### USING THE INFORMATION
1) Summarize the text on Etudes Sans Frontières International in two sentences.
2) Copy the stretch of the text on Etudes Sans Frontières International from "The aim of ESFI" through "higher education system." word for word.

### PAGE TEXT

***

Etudes Sans Frontières International
- Founded: 2011
- Type: Non-profit NGO
- Services: Improving access for young adults from crisis regions to higher education
- Fields: education
- Website: ww.esf-international.org

= Études Sans Frontières International =

French non-profit organisation

Etudes Sans Frontières International (commonly known as ESFI and Studies Without Borders International) is the international federation of existing chapters and members that adhere to the values, objectives, methods, statute and internal rules of the Etudes Sans Frontières movement (ESF), in order to be able to carry the name Etudes Sans Frontières. The federation is registered in Paris as a non-profit organization (Loi 1901), which relies on international volunteers to help develop its programs.

The aim of ESFI is to improve access for young adults from crisis regions to higher education and targeted practical qualifications – which otherwise would not be accessible to them because of the situation in their country – so as to enhance their willingness and capability to commit themselves to the (re-)construction of a peaceful, free and fair society in their home country.

==Crisis regions==
This term refers to any national or sub-national area worldwide whose population faces violent conflict, post-conflict challenges, severe political oppression, a failed state situation, extreme poverty or environmental disasters, leading to severely restricted access to higher education or a severely reduced capacity of the higher education system.

==Current programs==
Currently ESFI has higher education programs implying students from Rwanda, Democratic Republic of Congo, Haiti, Chechnya and Afghanistan. Whenever possible, ESFI helps these students study in their home countries by offering full scholarship programs that cover living and study expenses.

ESFI also helps advance education facilities in crisis regions, develops e-learning, internship programs wherever possible and networking and offers capacity-building workshops to its members. All ESFI activities are meant to enhance sustainable development and peace by supporting motivated individuals to engage in meaningful positive change in their region.

==Peculiarity of ESFI scholarships abroad==
Students who are offered grants to study outside of their home country (in Europe and North America for example) are carefully selected with reference to their academic performance, motivation, language skills, capacity to adapt to Western systems of higher education and most of all on their "return project" (i.e. in what way concretely they hope to make use of the new skills and capabilities they have mastered with their studies abroad). They are requested to honour a formal agreement – they have signed and sent before leaving for their studies abroad – to return to their home country once they have completed their studies and requirements of their bursary. This has been subject to some criticism, however, by various groups.

==Public awareness==
ESFI also aims to raise worldwide public awareness and solidarity on situations prevailing in crisis regions from which their scholarship students come, by the organization of public information activities, conferences, debates, film presentations, etc. and fundraising events.

The network of volunteer consists mainly of university students, and current or retired academic administrators, while doners come from a broader range of backgrounds. Since the organization's founding ,volunteers and donors have contributed their skills and experience that support the movement and helped build an international network.

***

### PROVIDED RECORDS
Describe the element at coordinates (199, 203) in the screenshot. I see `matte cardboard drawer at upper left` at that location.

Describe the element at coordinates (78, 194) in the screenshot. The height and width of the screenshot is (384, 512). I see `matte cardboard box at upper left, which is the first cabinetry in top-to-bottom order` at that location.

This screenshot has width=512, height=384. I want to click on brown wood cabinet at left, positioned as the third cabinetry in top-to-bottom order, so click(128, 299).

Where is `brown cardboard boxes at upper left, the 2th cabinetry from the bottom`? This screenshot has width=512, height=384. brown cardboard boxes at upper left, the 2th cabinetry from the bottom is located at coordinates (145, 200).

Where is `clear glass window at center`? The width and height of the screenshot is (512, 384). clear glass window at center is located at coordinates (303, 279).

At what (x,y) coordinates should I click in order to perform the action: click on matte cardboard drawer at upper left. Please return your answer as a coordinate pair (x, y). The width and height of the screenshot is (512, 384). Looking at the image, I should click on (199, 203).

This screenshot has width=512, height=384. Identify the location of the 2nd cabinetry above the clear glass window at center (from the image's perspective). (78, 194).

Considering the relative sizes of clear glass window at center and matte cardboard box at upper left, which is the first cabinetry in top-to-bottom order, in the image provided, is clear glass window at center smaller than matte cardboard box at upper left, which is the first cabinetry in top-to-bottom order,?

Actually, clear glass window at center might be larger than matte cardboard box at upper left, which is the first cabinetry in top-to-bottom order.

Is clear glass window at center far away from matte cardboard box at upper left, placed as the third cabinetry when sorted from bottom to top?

***

### SOLUTIONS TO THE PROBLEMS
1) Etudes Sans Frontières International is the international federation of Etudes Sans Frontières chapters and members, registered in Paris as a non-profit organization that relies on international volunteers. It aims to improve access to higher education for young adults from crisis regions so that they can help (re-)construct a peaceful, free and fair society in their home countries, and it pursues this through scholarships, support for education facilities and public awareness activities.

2)
The aim of ESFI is to improve access for young adults from crisis regions to higher education and targeted practical qualifications – which otherwise would not be accessible to them because of the situation in their country – so as to enhance their willingness and capability to commit themselves to the (re-)construction of a peaceful, free and fair society in their home country.

==Crisis regions==
This term refers to any national or sub-national area worldwide whose population faces violent conflict, post-conflict challenges, severe political oppression, a failed state situation, extreme poverty or environmental disasters, leading to severely restricted access to higher education or a severely reduced capacity of the higher education system.